Top of Task inputs
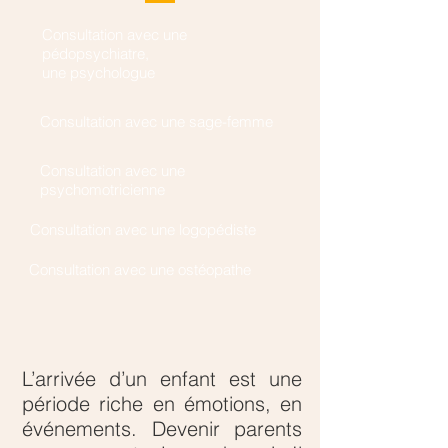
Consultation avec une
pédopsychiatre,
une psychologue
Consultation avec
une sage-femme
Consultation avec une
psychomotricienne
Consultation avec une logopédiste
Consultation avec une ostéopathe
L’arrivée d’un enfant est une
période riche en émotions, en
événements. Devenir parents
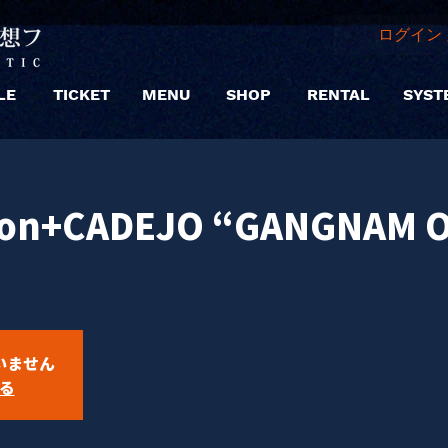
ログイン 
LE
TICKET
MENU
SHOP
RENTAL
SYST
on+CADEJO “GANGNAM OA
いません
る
Bottom of Task inputs
Top of Task inputs
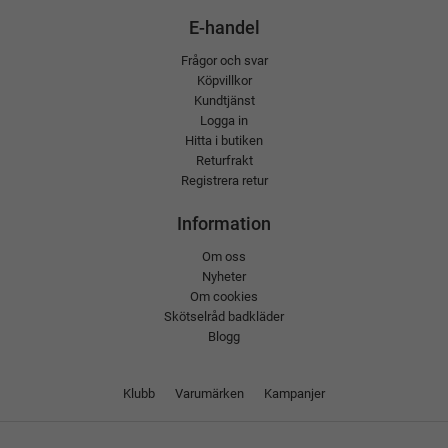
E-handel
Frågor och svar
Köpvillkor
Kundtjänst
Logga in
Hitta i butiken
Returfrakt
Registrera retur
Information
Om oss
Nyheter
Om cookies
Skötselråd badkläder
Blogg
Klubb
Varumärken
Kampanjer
Bottom of Task inputs
- **Problem statement**
Pull out each line of the material above that contains the string "avec". Case counts.

- **Output**
Consultation avec une
Consultation avec
Consultation avec une
Consultation avec une logopédiste
Consultation avec une ostéopathe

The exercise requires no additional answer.